Thanks to everyone who voted for me in the Weblog Awards for Best Literature. If fourth place can be lost, I lost it by one vote. All day the admittedly modest tally swung back and forth between Diary of a Heretic and Arts and Letters Daily. When the bell rung, Arts and Letters had bested me.
I love the Weblog Awards. They’re fun. I discover new and wonderful blogs. And going by the numbers, it looks as if readers who haven’t read my blog before—and may not read fiction blogs at all—have at least stopped by: that’s something.
Now I can get back to practicing “the art of losing.” It seems a fitting cap for Best Literature.
“One Art”
By Elizabeth Bishop
The art of losing isn’t hard to master;
so many things seem filled with the intent
to be lost that their loss is no disaster.
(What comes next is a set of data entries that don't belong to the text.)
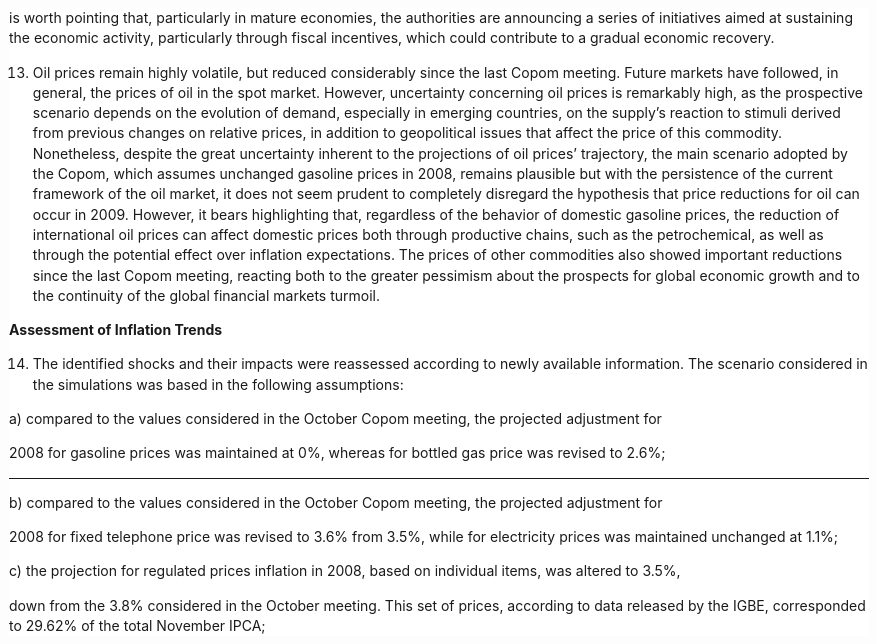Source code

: is worth pointing that, particularly in mature economies, the authorities are announcing a series of initiatives aimed
at sustaining the economic activity, particularly through fiscal incentives, which could contribute to a gradual
economic recovery.

13. Oil prices remain highly volatile, but reduced considerably since the last Copom meeting. Future markets
have followed, in general, the prices of oil in the spot market. However, uncertainty concerning oil prices is
remarkably high, as the prospective scenario depends on the evolution of demand, especially in emerging
countries, on the supply’s reaction to stimuli derived from previous changes on relative prices, in addition to
geopolitical issues that affect the price of this commodity. Nonetheless, despite the great uncertainty inherent to the
projections of oil prices’ trajectory, the main scenario adopted by the Copom, which assumes unchanged gasoline
prices in 2008, remains plausible but with the persistence of the current framework of the oil market, it does not
seem prudent to completely disregard the hypothesis that price reductions for oil can occur in 2009. However, it
bears highlighting that, regardless of the behavior of domestic gasoline prices, the reduction of international oil
prices can affect domestic prices both through productive chains, such as the petrochemical, as well as through the
potential effect over inflation expectations. The prices of other commodities also showed important reductions since
the last Copom meeting, reacting both to the greater pessimism about the prospects for global economic growth
and to the continuity of the global financial markets turmoil.

**Assessment of Inflation Trends**

14. The identified shocks and their impacts were reassessed according to newly available information. The
scenario considered in the simulations was based in the following assumptions:

a) compared to the values considered in the October Copom meeting, the projected adjustment for

2008 for gasoline prices was maintained at 0%, whereas for bottled gas price was revised to 2.6%;


-----

b) compared to the values considered in the October Copom meeting, the projected adjustment for

2008 for fixed telephone price was revised to 3.6% from 3.5%, while for electricity prices was maintained
unchanged at 1.1%;

c) the projection for regulated prices inflation in 2008, based on individual items, was altered to 3.5%,

down from the 3.8% considered in the October meeting. This set of prices, according to data released by
the IGBE, corresponded to 29.62% of the total November IPCA;
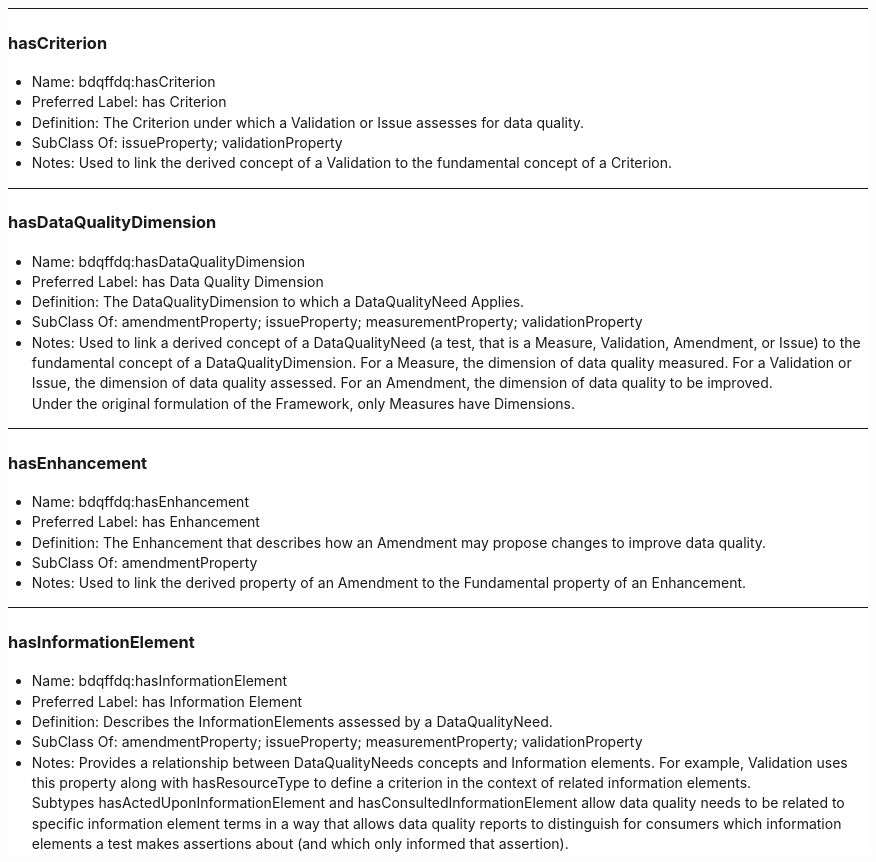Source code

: ********************

### hasCriterion

- Name: bdqffdq:hasCriterion
- Preferred Label: has Criterion
- Definition: The Criterion under which a Validation or Issue assesses for data quality.
- SubClass Of: issueProperty; validationProperty
- Notes: Used to link the derived concept of a Validation to the fundamental concept of a Criterion.

********************

### hasDataQualityDimension

- Name: bdqffdq:hasDataQualityDimension
- Preferred Label: has Data Quality Dimension
- Definition: The DataQualityDimension to which a DataQualityNeed Applies.
- SubClass Of: amendmentProperty; issueProperty; measurementProperty; validationProperty
- Notes: Used to link a derived concept of a DataQualityNeed (a test, that is a Measure, Validation, Amendment, or Issue) to the fundamental concept of a DataQualityDimension.  For a Measure, the dimension of data quality measured.   For a Validation or Issue, the dimension of data quality assessed.  For an Amendment, the dimension of data quality to be improved.    
Under the original formulation of the Framework, only Measures have Dimensions.

********************

### hasEnhancement

- Name: bdqffdq:hasEnhancement
- Preferred Label: has Enhancement
- Definition: The Enhancement that describes how an Amendment may propose changes to improve data quality.
- SubClass Of: amendmentProperty
- Notes: Used to link the derived property of an Amendment to the Fundamental property of an Enhancement.

********************

### hasInformationElement

- Name: bdqffdq:hasInformationElement
- Preferred Label: has Information Element
- Definition: Describes the InformationElements assessed by a DataQualityNeed.
- SubClass Of: amendmentProperty; issueProperty; measurementProperty; validationProperty
- Notes: Provides a relationship between DataQualityNeeds concepts and Information elements. For example, Validation uses this property along with hasResourceType to define a criterion in the context of related information elements.  
Subtypes hasActedUponInformationElement and hasConsultedInformationElement allow data quality needs to be related to specific information element terms in a way that allows data quality reports to distinguish for consumers which information elements a test makes assertions about (and which only informed that assertion).
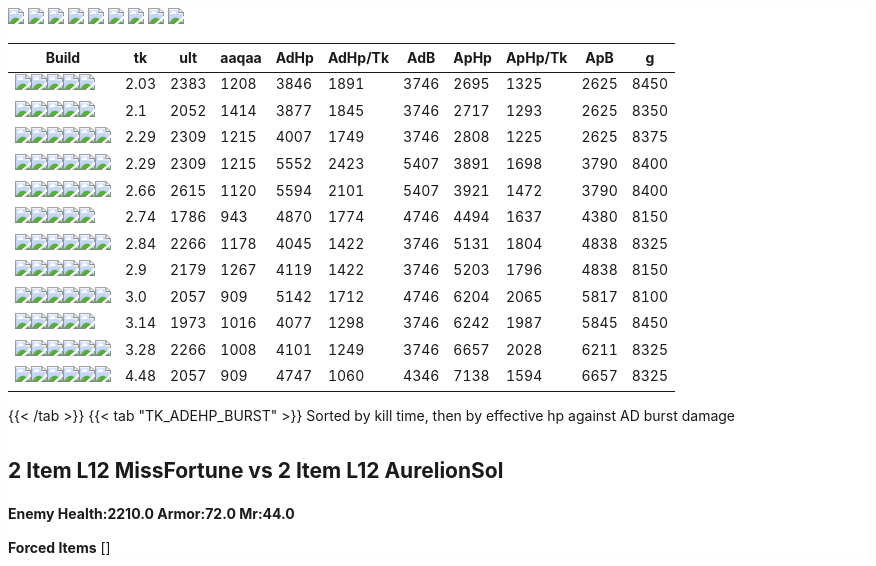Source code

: 
![](/Styles/Precision/PressTheAttack/PressTheAttack.png)
![](/Styles/Precision/Overheal.png)
![](/Styles/Precision/LegendAlacrity/LegendAlacrity.png)
![](/Styles/Precision/CutDown/CutDown.png)
![](/Styles/Sorcery/AbsoluteFocus/AbsoluteFocus.png)
![](/Styles/Sorcery/GatheringStorm/GatheringStorm.png)
![](/StatMods/StatModsAttackSpeedIcon.png)
![](/StatMods/StatModsAdaptiveForceIcon.png)
![](/StatMods/StatModsArmorIcon.png)





 Build |tk|ult|aaqaa|AdHp|AdHp/Tk|AdB|ApHp|ApHp/Tk|ApB|g
-|-|-|-|-|-|-|-|-|-|-
![](/item/6672.png)![](/item/6676.png)![](/item/1053.png)![](/item/1055.png)![](/item/3006.png)|2.03|2383|1208|3846|1891|3746|2695|1325|2625|8450
![](/item/3153.png)![](/item/6672.png)![](/item/1001.png)![](/item/1055.png)![](/item/1038.png)|2.1|2052|1414|3877|1845|3746|2717|1293|2625|8350
![](/item/3072.png)![](/item/6672.png)![](/item/1001.png)![](/item/1055.png)![](/item/1037.png)![](/item/1036.png)|2.29|2309|1215|4007|1749|3746|2808|1225|2625|8375
![](/item/6673.png)![](/item/6672.png)![](/item/1001.png)![](/item/1055.png)![](/item/1038.png)![](/item/1036.png)|2.29|2309|1215|5552|2423|5407|3891|1698|3790|8400
![](/item/6673.png)![](/item/6696.png)![](/item/1001.png)![](/item/1055.png)![](/item/1038.png)![](/item/1036.png)|2.66|2615|1120|5594|2101|5407|3921|1472|3790|8400
![](/item/3091.png)![](/item/3161.png)![](/item/1001.png)![](/item/1053.png)![](/item/1055.png)|2.74|1786|943|4870|1774|4746|4494|1637|4380|8150
![](/item/3156.png)![](/item/6672.png)![](/item/1001.png)![](/item/1053.png)![](/item/1055.png)![](/item/1037.png)|2.84|2266|1178|4045|1422|3746|5131|1804|4838|8325
![](/item/3156.png)![](/item/3153.png)![](/item/1001.png)![](/item/1055.png)![](/item/1038.png)|2.9|2179|1267|4119|1422|3746|5203|1796|4838|8150
![](/item/3156.png)![](/item/3161.png)![](/item/1001.png)![](/item/1053.png)![](/item/1055.png)![](/item/1036.png)|3.0|2057|909|5142|1712|4746|6204|2065|5817|8100
![](/item/3091.png)![](/item/3156.png)![](/item/1053.png)![](/item/1055.png)![](/item/3006.png)|3.14|1973|1016|4077|1298|3746|6242|1987|5845|8450
![](/item/3156.png)![](/item/3139.png)![](/item/1001.png)![](/item/1053.png)![](/item/1055.png)![](/item/1037.png)|3.28|2266|1008|4101|1249|3746|6657|2028|6211|8325
![](/item/3156.png)![](/item/6035.png)![](/item/1001.png)![](/item/1053.png)![](/item/1055.png)![](/item/1037.png)|4.48|2057|909|4747|1060|4346|7138|1594|6657|8325
{{< /tab >}}
{{< tab "TK_ADEHP_BURST" >}}
Sorted by kill time, then by effective hp against AD burst damage
## 2 Item L12 MissFortune vs 2 Item L12 AurelionSol

**Enemy Health:2210.0 Armor:72.0 Mr:44.0**


**Forced Items** []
Lose something every day. Accept the fluster
of lost door keys, the hour badly spent.
The art of losing isn't hard to master.
Then practice losing farther, losing faster:
places, and names, and where it was you meant
to travel. None of these will bring disaster.
I lost my mother's watch. And look! my last, or
next-to-last, of three loved houses went.
The art of losing isn't hard to master.
I lost two cities, lovely ones. And, vaster,
some realms I owned, two rivers, a continent.
I miss them, but it wasn't a disaster.
—Even losing you (the joking voice, a gesture
I love) I shan't have lied. It's evident
the art of losing's not too hard to master
though it may look like (Write it!) like disaster.